» **TEXT PROVIDED**:
····················

A noteworthy characteristic of this example is the atypical interdependence of the value of a branch. Notice that the cost of the “no event” branch following a decision to reserve a venue is $16,000. This cost was determined by first rolling back the upper portion of the tree. The cost of the preferred branch in the “nominated” scenario is $16,000; therefore, this is the cost to be incurred, whether or not an event is held, because it follows the decision to reserve a venue. The cost of the preferred venue is simply duplicated on the “no event” branch. It is important not to overlook this cost; it reduces the EV of the “Nominated?” chance node by $8,000 ($16,000 cost x 0.50 probability).
Another interesting characteristic of the campaign fundraiser decision, as seen in Exhibit 10, is that the position value of the reservation decision is the same, regardless of the decision made. The example was not intentionally designed to achieve this result; values and probabilities were chosen arbitrarily. It is a fortunate coincidence, however, as it provides additional realism to the scenario and allows us to explore more fully the role of this, or any, decision-making aid.
An inexperienced decision-maker may, upon seeing equal EVs at the root decision, throw up his/her hands in frustration, assuming that the effort to construct the decision tree was wasted. This, of course, is not true; you may have realized this already. A theme running throughout the “Making Decisions” series is that decision-makers are aided, not supplanted, by the tools presented. Expected value is only one possible decision criterion; further analysis is needed.
Notice that the “no” branch of the “Reserve?” decision has been pruned in Exhibit 10. Why? A thorough answer requires a discussion of risk attitudes, introduced in the next section. For now, we will approach it by posing the following question: Given the expected value of a reservation is equal to that of no reservation, is it advisable to make the reservation anyway? Consider a few reasons why it is:
Advanced Topics in Decision Tree Analysis
The discussion of decision tree analysis could be expanded far beyond the scope of this post. Only experienced practitioners should attempt to incorporate many of the advanced elements, lest the analysis go awry. This section serves to expose readers to opportunities for future development; detailed discussions may appear in future installments of “The Third Degree.” Eager readers can also consult references cited below or conduct independent research on topics of interest.

····················

» **DATASET RECORDS**:
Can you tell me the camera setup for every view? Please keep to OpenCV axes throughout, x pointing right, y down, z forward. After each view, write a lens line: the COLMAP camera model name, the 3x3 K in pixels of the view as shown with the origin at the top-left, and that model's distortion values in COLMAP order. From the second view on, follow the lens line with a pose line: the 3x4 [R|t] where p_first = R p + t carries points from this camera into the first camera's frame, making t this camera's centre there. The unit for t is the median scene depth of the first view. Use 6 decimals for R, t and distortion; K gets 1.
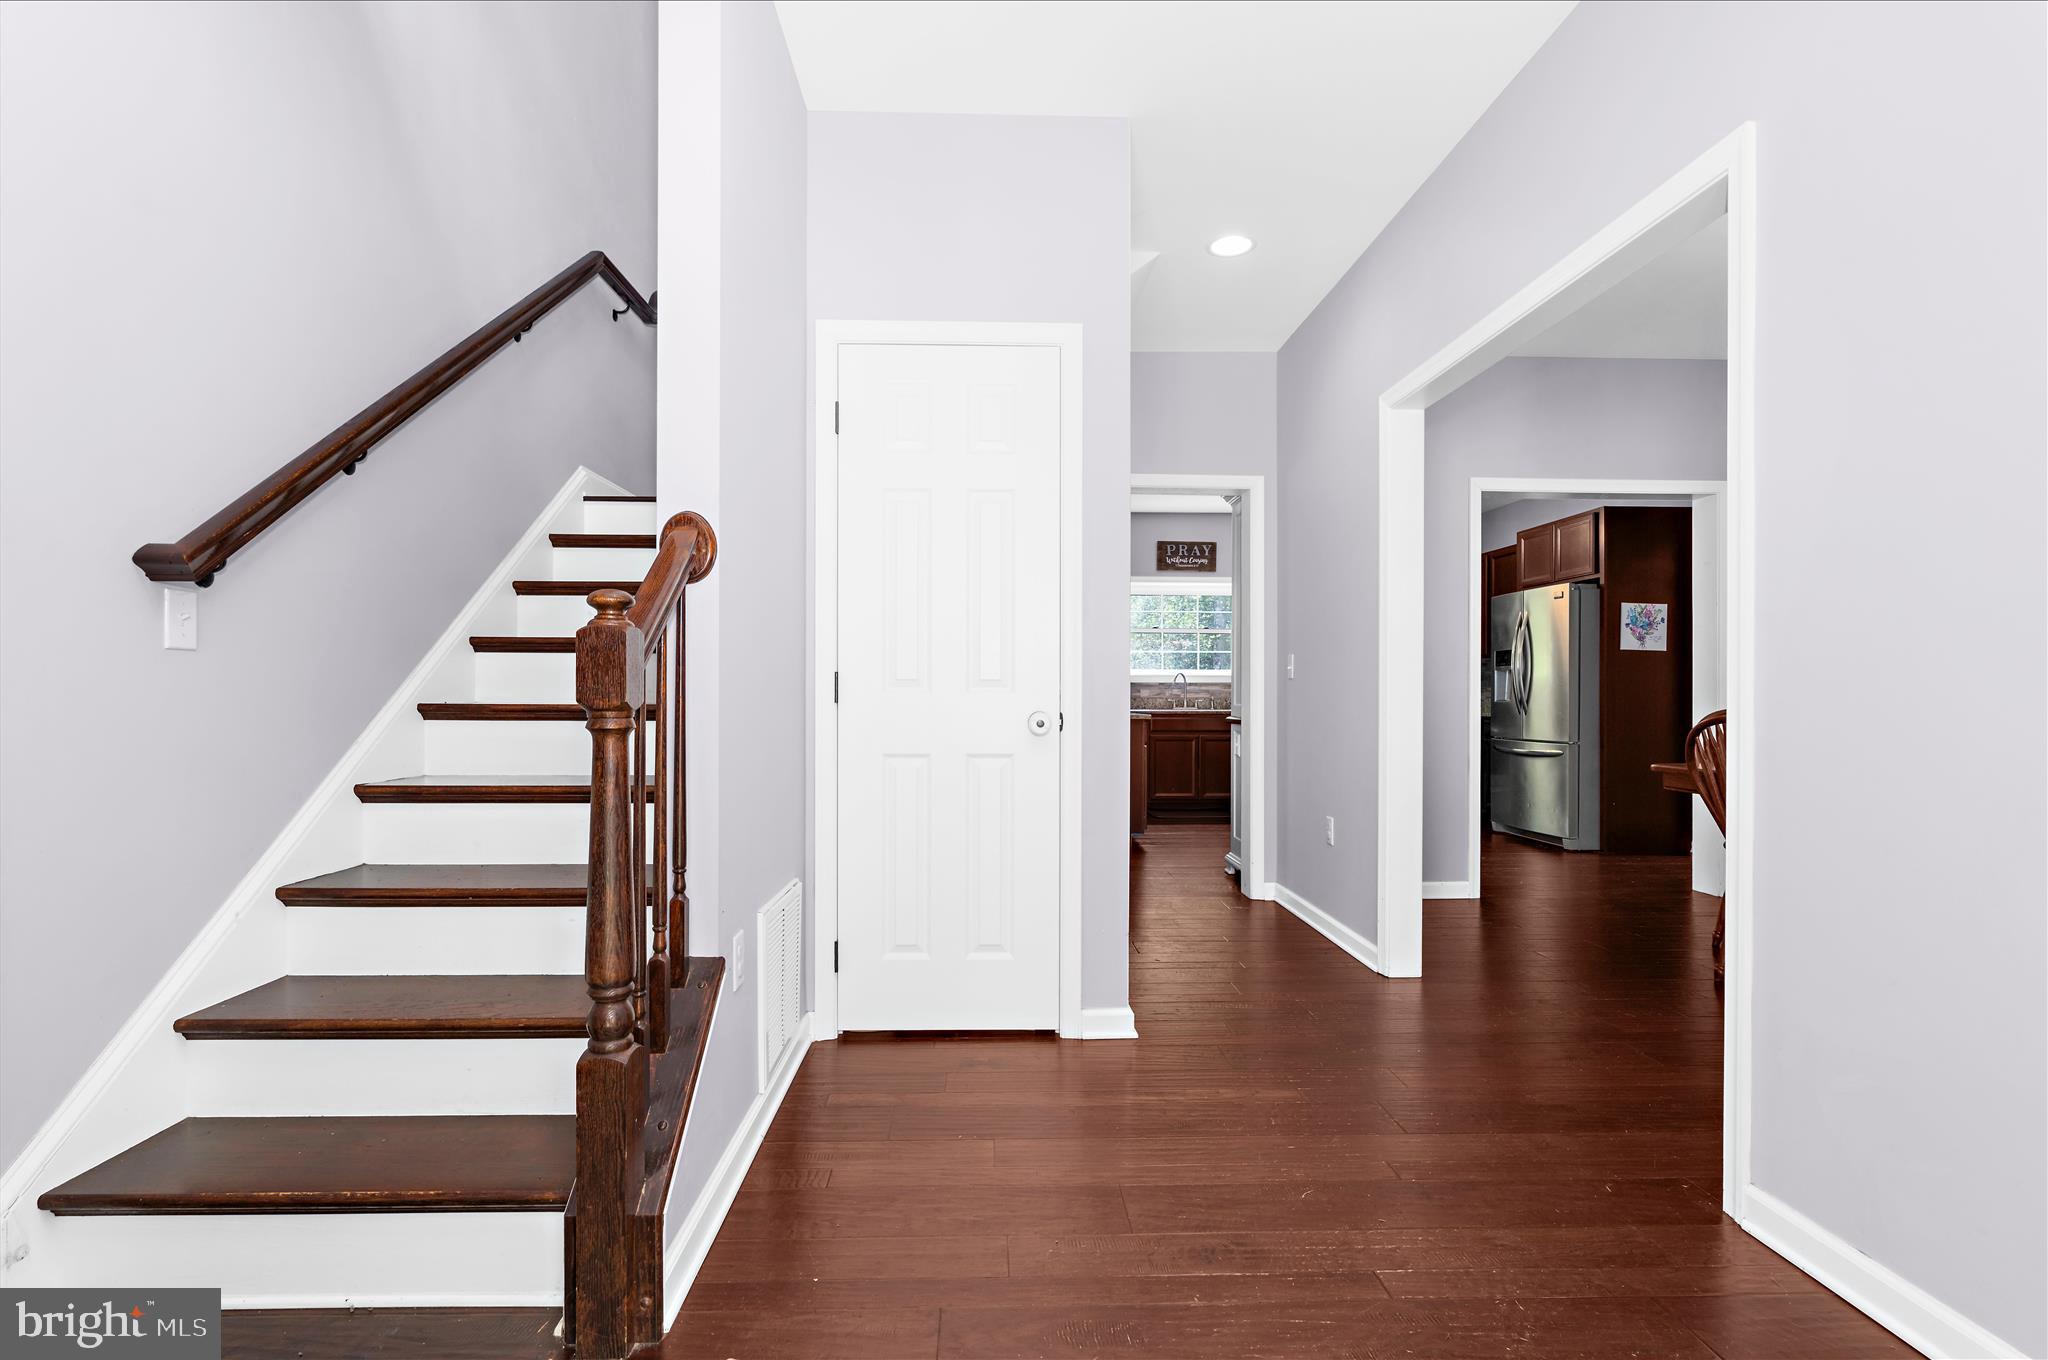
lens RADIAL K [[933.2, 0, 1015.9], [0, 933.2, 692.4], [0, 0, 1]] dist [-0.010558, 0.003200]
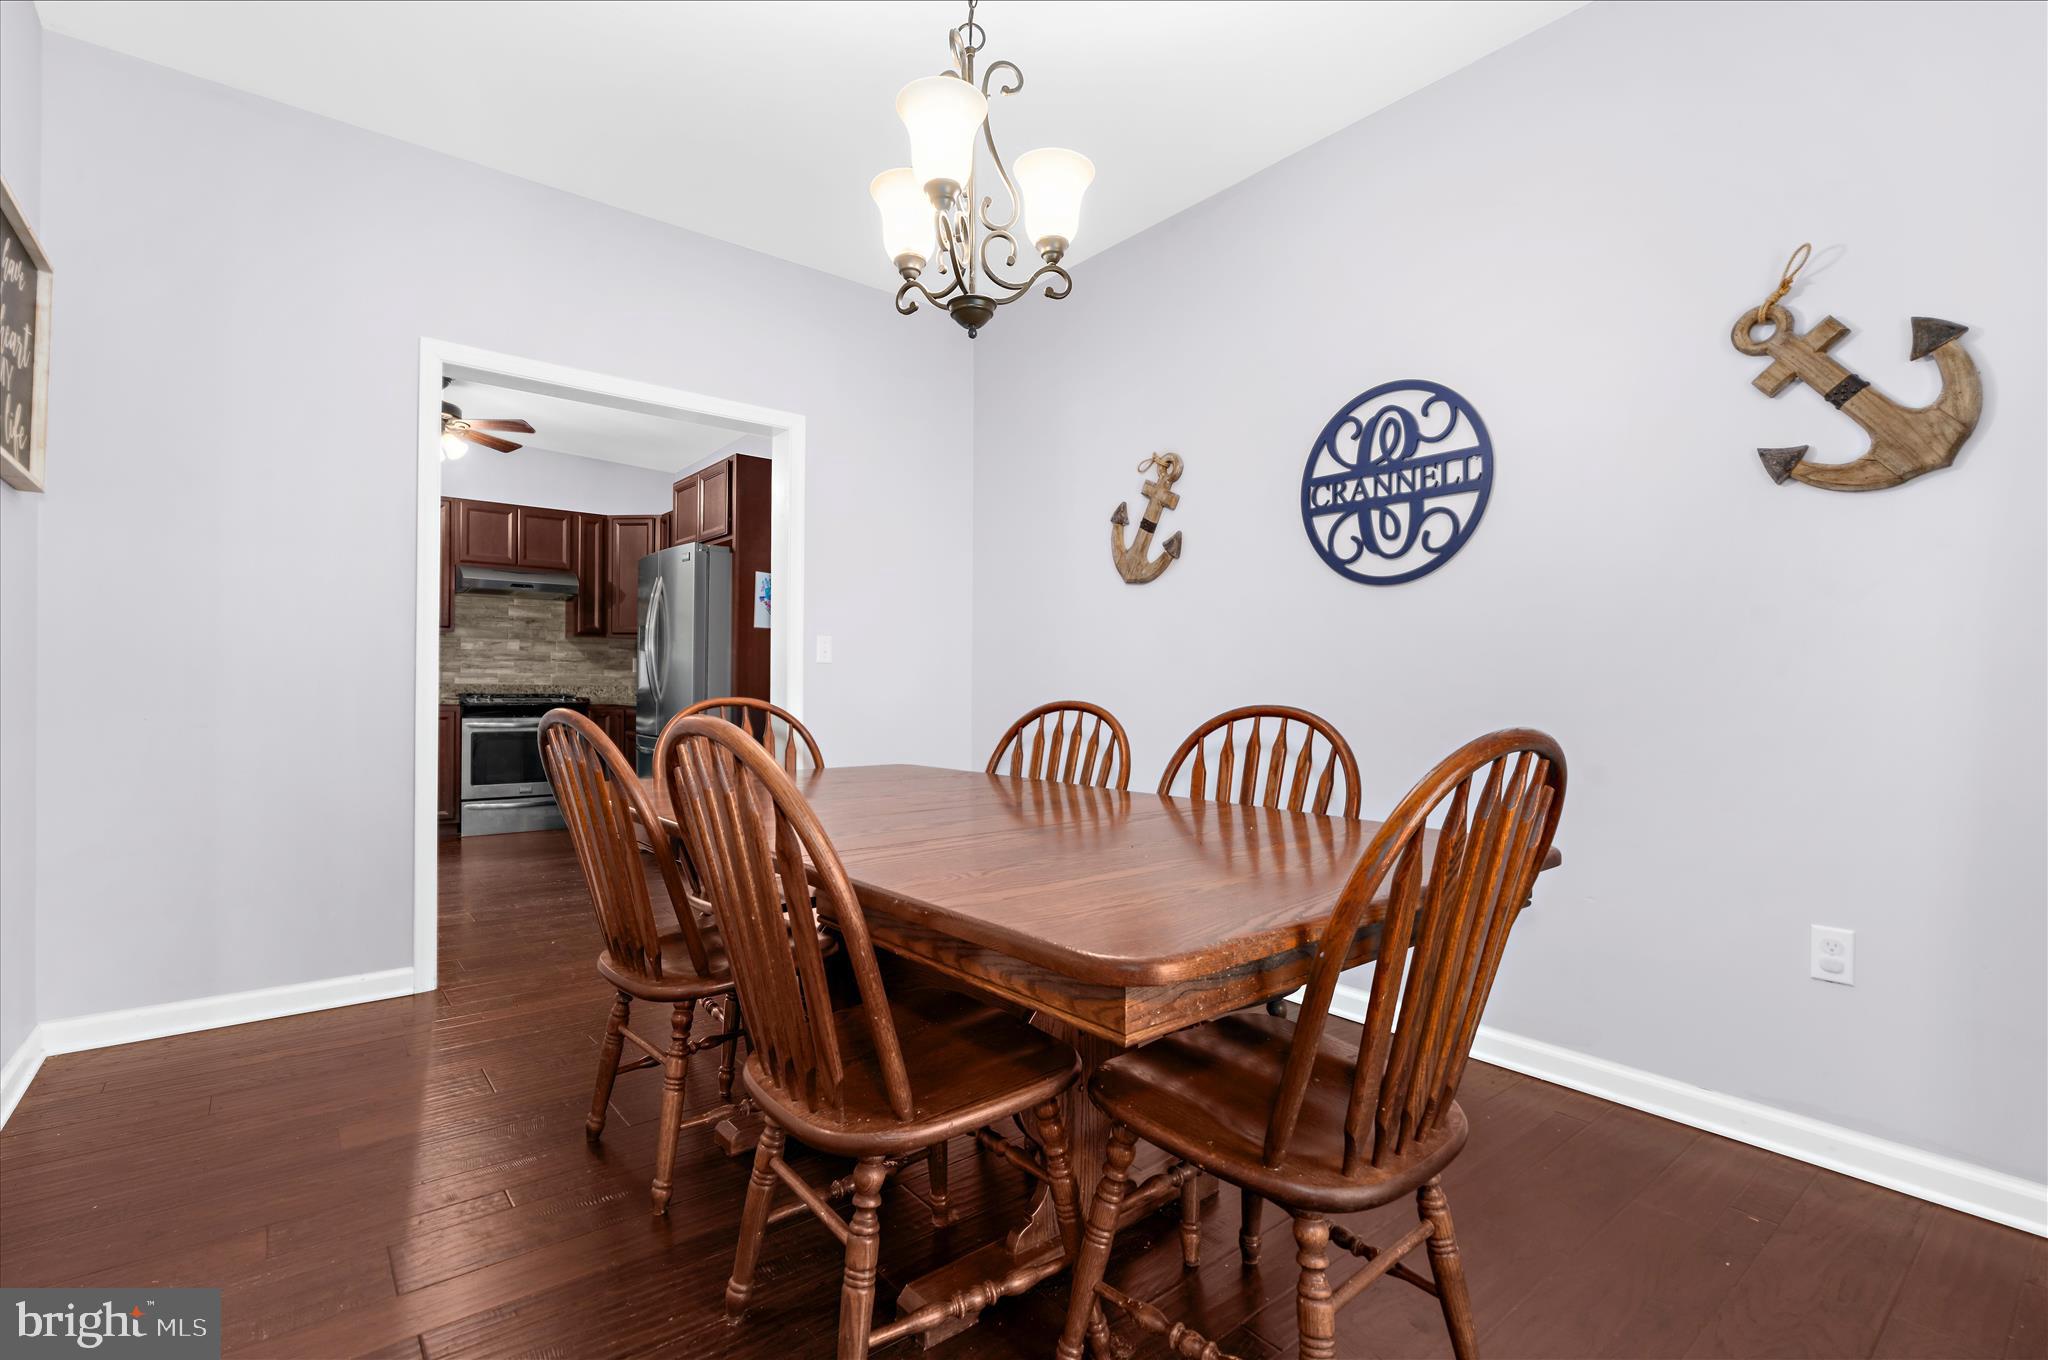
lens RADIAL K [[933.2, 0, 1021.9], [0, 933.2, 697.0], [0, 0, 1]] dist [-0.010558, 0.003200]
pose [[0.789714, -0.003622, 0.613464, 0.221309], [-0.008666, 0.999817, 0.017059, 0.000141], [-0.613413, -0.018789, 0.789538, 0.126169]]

····················

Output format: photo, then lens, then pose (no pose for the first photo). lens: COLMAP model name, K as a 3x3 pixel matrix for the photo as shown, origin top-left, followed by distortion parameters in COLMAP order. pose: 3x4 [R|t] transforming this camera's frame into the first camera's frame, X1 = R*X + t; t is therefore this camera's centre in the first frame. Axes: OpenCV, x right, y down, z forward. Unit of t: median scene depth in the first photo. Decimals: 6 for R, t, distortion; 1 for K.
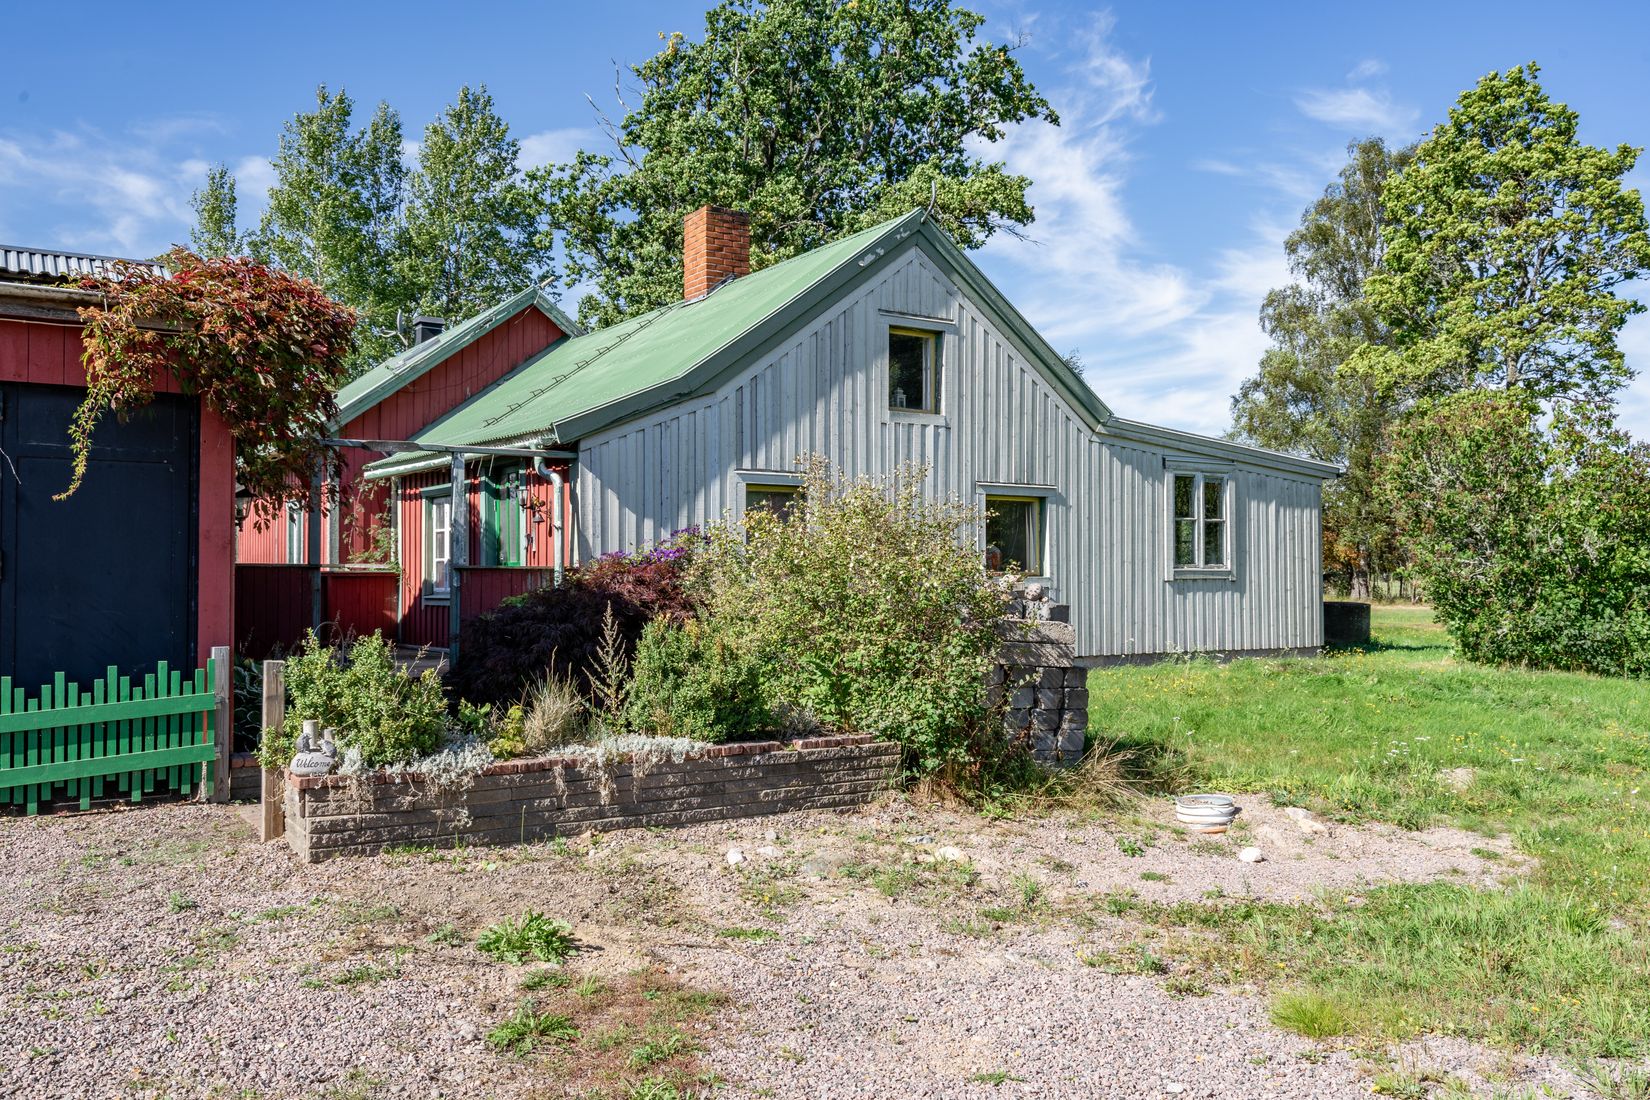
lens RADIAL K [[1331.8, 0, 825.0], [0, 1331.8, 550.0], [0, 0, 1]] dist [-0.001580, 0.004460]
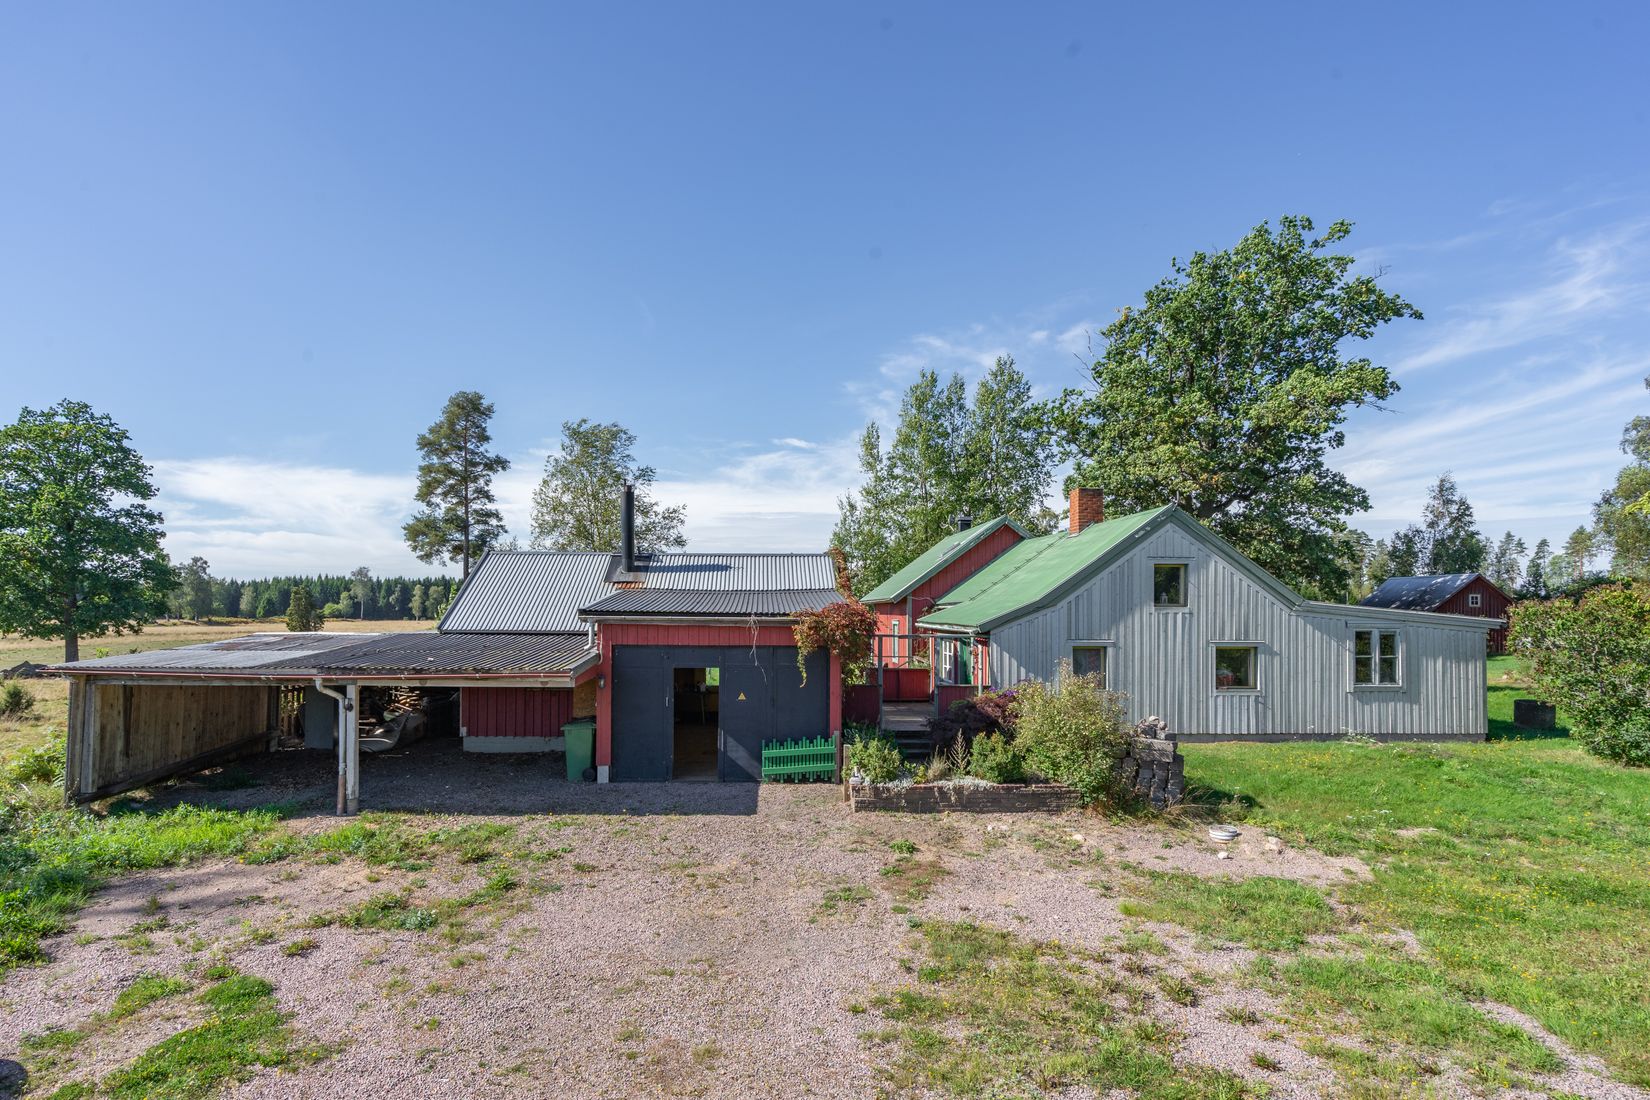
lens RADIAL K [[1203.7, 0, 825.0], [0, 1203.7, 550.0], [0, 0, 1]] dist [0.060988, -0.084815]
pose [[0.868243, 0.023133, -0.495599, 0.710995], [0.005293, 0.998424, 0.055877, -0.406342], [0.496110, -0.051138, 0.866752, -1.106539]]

····················

» **TO DO**:
#1 Please copy the decision tree text word for word, beginning at the words "An inexperienced decision-maker" and stopping after "analysis is needed.".
#2 Extend the decision tree text onward from its last sentence.

» **WRITTEN RESPONSES**:
#1
An inexperienced decision-maker may, upon seeing equal EVs at the root decision, throw up his/her hands in frustration, assuming that the effort to construct the decision tree was wasted. This, of course, is not true; you may have realized this already. A theme running throughout the “Making Decisions” series is that decision-makers are aided, not supplanted, by the tools presented. Expected value is only one possible decision criterion; further analysis is needed.

#2
Risk attitudes, mentioned in the previous section, influence decisions when analysis extends beyond the decision tree. The strategy described in the example – reserving a venue for an indoor public event (see Exhibit 10) – is a risk averse strategy; it seeks to avoid the risks associated with foregoing a reservation. Some of these risks were mentioned in the justification for the equal-EV decision presented and include economic and noneconomic factors.
If the campaign manager has a risk seeking attitude, s/he is likely to reserve an outdoor venue for a public event, despite the lower expected value of such a decision. A risk seeking decision-maker will pursue the highest possible payoff, irrespective of its expected value or the risks involved. In the example, this corresponds to the $140,000 of contributions anticipated at a public outdoor event.
Risk neutral decision-makers accept the strategy with the highest expected value without further consideration of the risks involved. This option does not exist in our example; further consideration was required to differentiate between two strategies with equal expected values.
If a decision-maker is accustomed to using utility functions, expected values can be replaced with expected utilities (EU) for purposes of comparing strategies. A concept related to both risk attitude and expected utility is the certainty equivalent (CE). A decision’s CE is the “price” for which a decision-maker would transfer the opportunity represented by the decision to another party, foregoing the upside potential to avoid the downside risk.
The examples presented have assumed a short time horizon; the time that elapses between decisions and/or chance events is not sufficient to influence the strategy decision. Decisions made on longer time horizons are influenced by the time value of money (TVM). The concept of TVM is summarized in the following way: an amount of money received today is worth more than the same amount received on any future date. Thus, expected values change over long time horizons; the extent of this change may be sufficient to alter the preferred strategy.
There are numerous software tools available to construct decision trees; many are available online and some are free. The output of some will closely resemble the decision trees presented here, using conventional symbols and layout. Others differ and may be more difficult to read and analyze. While software-generated decision trees are often aesthetically pleasing, suitable for presentation, those drawn freehand while discussing alternatives with colleagues may be the most useful.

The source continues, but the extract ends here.